What to work on »
#1 From the Espionage Act excerpt, extract everything from "Sedition, in the" down to "is practically impossible.".
#2 Answer these questions using the Espionage Act excerpt:
(a) On what date did Congress pass the amendment to the Espionage Act of 1917?
(b) About how many people were prosecuted under the Espionage Act?
(c) In what month and year did Theodore Roosevelt write his article?

Page excerpt »

On May 16, 1918 Congress passed an amendment to the Espionage Act of 1917,  This Amendment is known to history as The Espionage Act of 1918.  Here is the text:

 

Whoever, when the United States is at war, shall willfully make or convey false reports or false statements with intent to interfere with the operation or success of the military or naval forces of the United States, or to promote the success of its enemies, or shall willfully make or convey false reports, or false statements, …or incite insubordination, disloyalty, mutiny, or refusal of duty, in the military or naval forces of the United States, or shall willfully obstruct …the recruiting or enlistment service of the United States, or …shall willfully utter, print, write, or publish any disloyal, profane, scurrilous, or abusive language about the form of government of the United States, or the Constitution of the United States, or the military or naval forces of the United States …or shall willfully display the flag of any foreign enemy, or shall willfully …urge, incite, or advocate any curtailment of production …or advocate, teach, defend, or suggest the doing of any of the acts or things in this section enumerated and whoever shall by word or act support or favor the cause of any country with which the United States is at war or by word or act oppose the cause of the United States therein, shall be punished by a fine of not more than $10,000 or imprisonment for not more than 20 years, or both….

About 2000 people were prosecuted under the Espionage Act and the Supreme Court upheld the Sedition portion against a challenge that it violated the First Amendment.  A temporary war time measure, Congress repealed it along with many other war time measures on December 13, 1920.

Theodore Roosevelt was concerned that the Act would be used by the Administration to stifle criticism of the President, and he took up his pen in May of 1917 and wrote the following article:

 

 

LINCOLN AND FREE SPEECH

PATRIOTISM means to stand by the country. It does not mean to stand by the President or any other public official save exactly to the degree in which he himself stands by the country. It is patriotic to support him in so far as he efficiently serves the country. It is unpatriotic not to oppose him to the exact extent that by inefficiency or otherwise he fails in his duty to stand by the country. In either event, it is unpatriotic not to tell the truth–whether about the President or about any one else–save in the rare cases where this would make known to the enemy information of military value which would otherwise be unknown to him.

Sedition, in the legal sense, means to betray the government, to give aid and comfort to the enemy, or to counsel resistance to the laws or to measures of government having the force. of law. There can be conduct morally as bad as legal sedition which yet may not be violation of law. The President–any President–can by speech or action (by advocating an improper peace. or improper submission to national wrong) give aid and comfort to the public enemy as no one else in. the land can do, and yet his conduct, however damaging to the, country, is not seditious; and although if public sentiment is sufficiently aroused he can be impeached, such course is practically impossible.

One form of servility consists in a slavish attitude–of the kind, incompatible with self-respecting manliness–toward any person who is powerful by reason of his office or position.. Servility may be shown by a public servant toward the profiteering head of a large corporation, or toward the anti-American head of a big labor organization. It may also be shown in peculiarly noxious and un-American form by confounding the President or–any other official with the country and shrieking “stand by the President,” without regard to whether, by so acting, we do or do not stand by the country.

Source data »
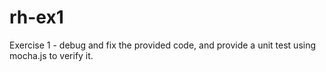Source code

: # rh-ex1
Exercise 1 - debug and fix the provided code, and provide a unit test using mocha.js to verify it.
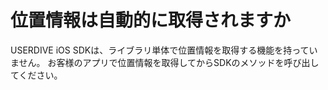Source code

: # 位置情報は自動的に取得されますか

USERDIVE iOS SDKは、ライブラリ単体で位置情報を取得する機能を持っていません。
お客様のアプリで位置情報を取得してからSDKのメソッドを呼び出してください。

Responses to the tasks »
#1
Sedition, in the legal sense, means to betray the government, to give aid and comfort to the enemy, or to counsel resistance to the laws or to measures of government having the force. of law. There can be conduct morally as bad as legal sedition which yet may not be violation of law. The President–any President–can by speech or action (by advocating an improper peace. or improper submission to national wrong) give aid and comfort to the public enemy as no one else in. the land can do, and yet his conduct, however damaging to the, country, is not seditious; and although if public sentiment is sufficiently aroused he can be impeached, such course is practically impossible.

#2
(a) May 16, 1918
(b) About 2000
(c) May of 1917